Anything much more than that, though, largely means having to drop into desktop mode and running an app that isn’t touch-optimised.
Dell Venue 10 Pro 5056 – Performance
When just doing light duties such as web browsing and checking email in tablet mode the Venue 10 Pro is perfectly up to the job. It’s fairly quick to boot and there’s little delay switching between apps, plus it copes well with visually rich and advert-filled websites – always a test for modestly powerful Windows devices.
Drop to the desktop and start multi-tasking, though, and things soon slow up. The Intel Atom X5 Z8500 processor at this tablet’s heart just can’t cope. It gets the job done, but slowly and with regular pauses.
As such, and considering it only has 64GB of SSD storage, I wouldn’t recommend it for a regular work tool but as a portable addition to a work setup it could be useful.
Putting the Venue 10 Pro to the test with some benchmarks this very modest performance is highlighted. In PCMark 7 it scored just 2741, compared to 4027 for the Dell XPS 12, which is already a fairly underpowered device. Similarly, it scored just 3113 in Geekbench 3, compared to 4267 for the XPS 12.
Not that gaming is really much of a concern with this sort of a device but it’s also no surprise it can’t exactly power through 3D games. A 3D Mark Ice Storm score of 16,187 is again nearly half what the XPS 12 can achieve.

Stored entries
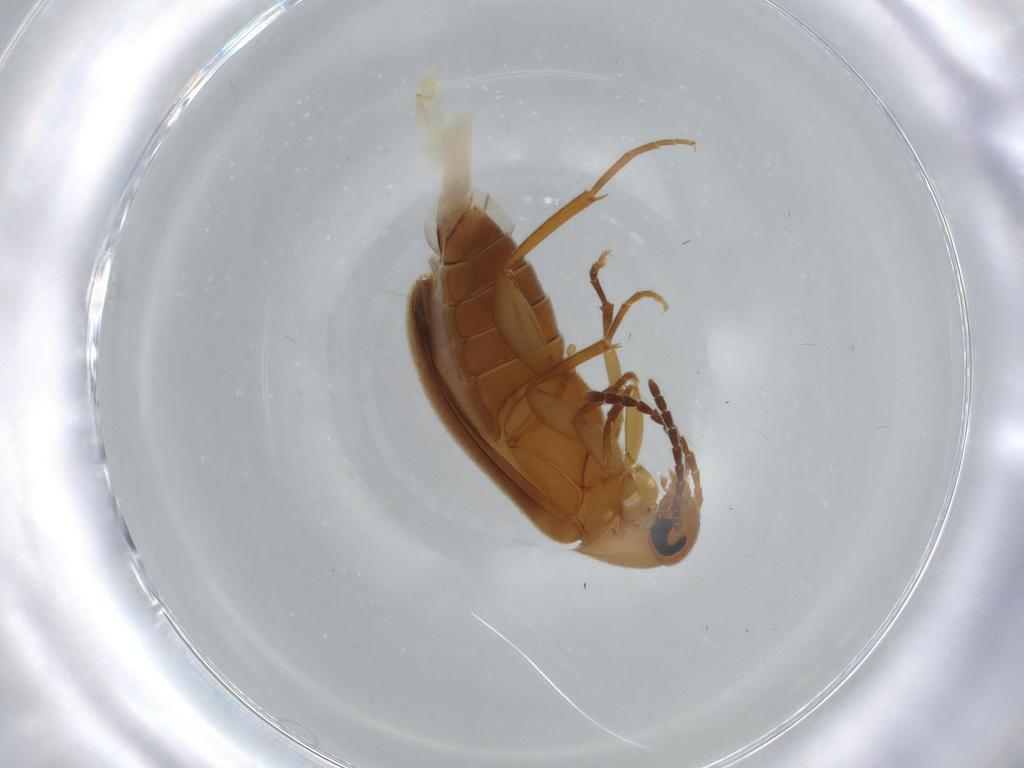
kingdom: Animalia
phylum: Arthropoda
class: Insecta
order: Coleoptera
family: Scraptiidae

▶ [GOALS]
a) Which processor does the Venue 10 Pro review excerpt say the tablet uses?
b) Name every benchmark that the Venue 10 Pro review excerpt mentions.
c) Transcribe the Venue 10 Pro review excerpt from "Drop to the" up to and including "could be useful.".

▶ [RESPONSE LIST]
a) The Intel Atom X5 Z8500.

b) PCMark 7, Geekbench 3, 3D Mark Ice Storm

c)
Drop to the desktop and start multi-tasking, though, and things soon slow up. The Intel Atom X5 Z8500 processor at this tablet’s heart just can’t cope. It gets the job done, but slowly and with regular pauses.
As such, and considering it only has 64GB of SSD storage, I wouldn’t recommend it for a regular work tool but as a portable addition to a work setup it could be useful.